INPUT DATA =

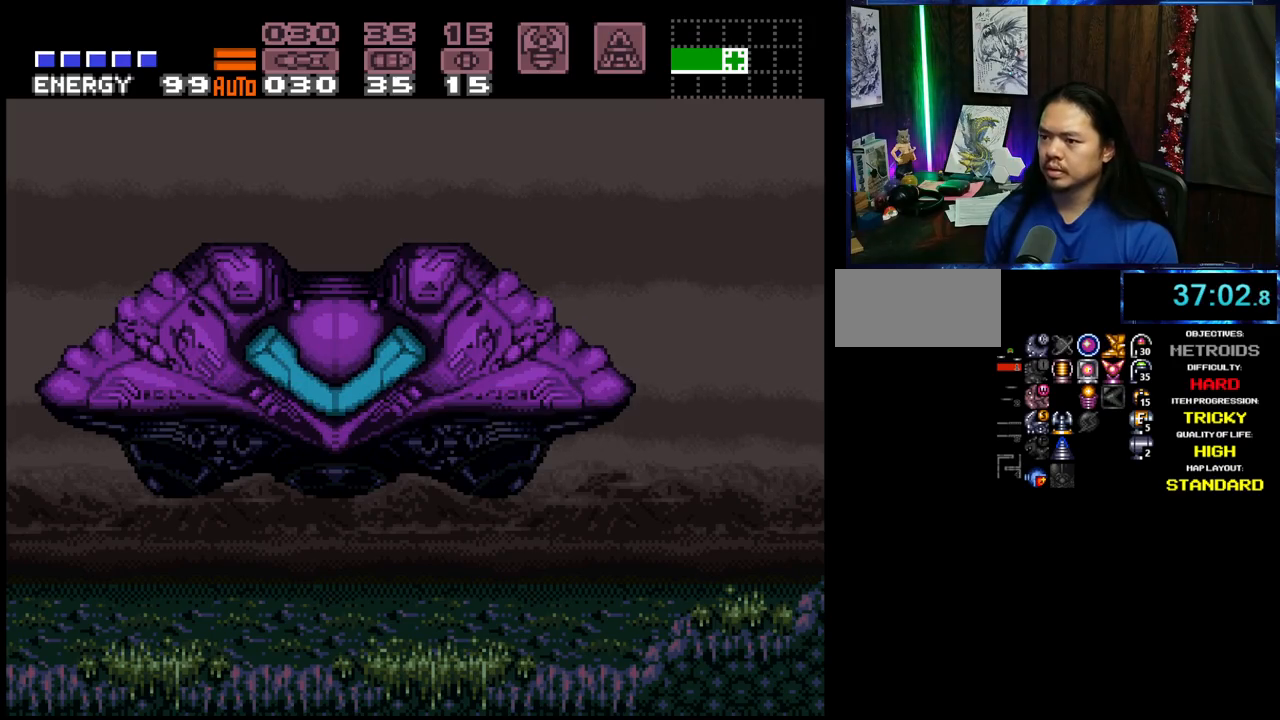
{"buttons": ["A", "DPAD_LEFT"], "events": []}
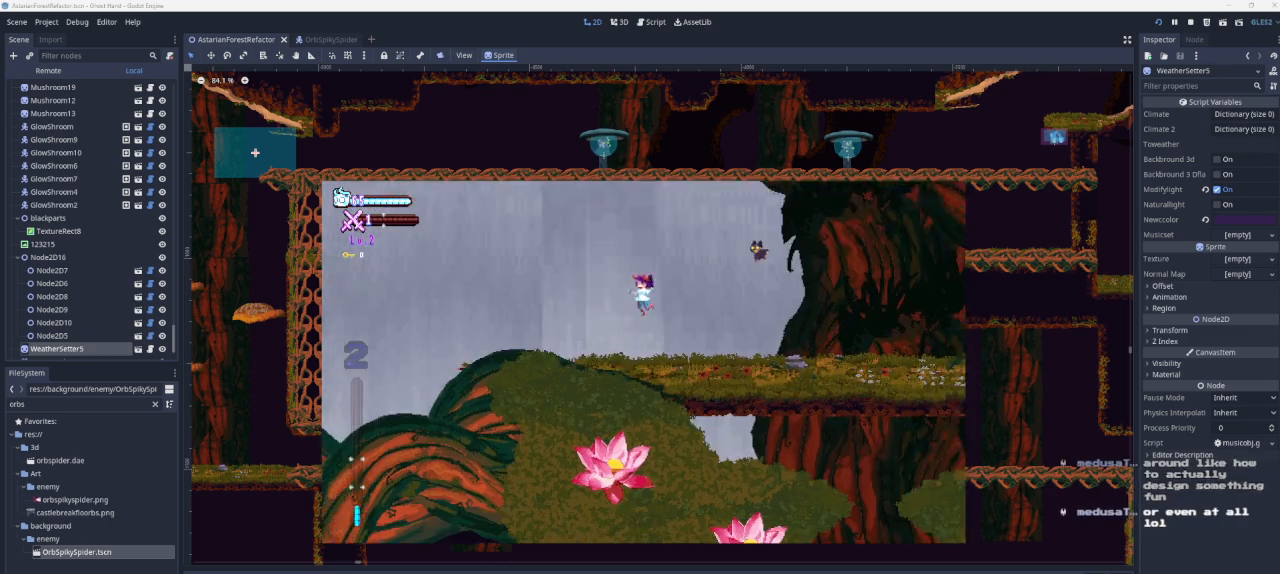
Gameplay with a controller (PlayStation layout); each line is a JSON object with the inputs held at the frame after it. "events" lists button and stick changes between this image and that frame as [ms after this image, input, new state], when the widget could be followed in between.
{"buttons": [], "left_stick": "left", "right_stick": "center", "events": [[200, "CROSS", "down"], [500, "CROSS", "up"]]}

ACTIVITY = Print the whole listing again exactly, please. No pictures.

ANSWER FOR THIS EXERCISE =
{"buttons": ["A", "DPAD_LEFT"], "events": []}
Gameplay with a controller (PlayStation layout); each line is a JSON object with the inputs held at the frame after it. "events" lists button and stick changes between this image and that frame as [ms after this image, input, new state], when the widget could be followed in between.
{"buttons": [], "left_stick": "left", "right_stick": "center", "events": [[200, "CROSS", "down"], [500, "CROSS", "up"]]}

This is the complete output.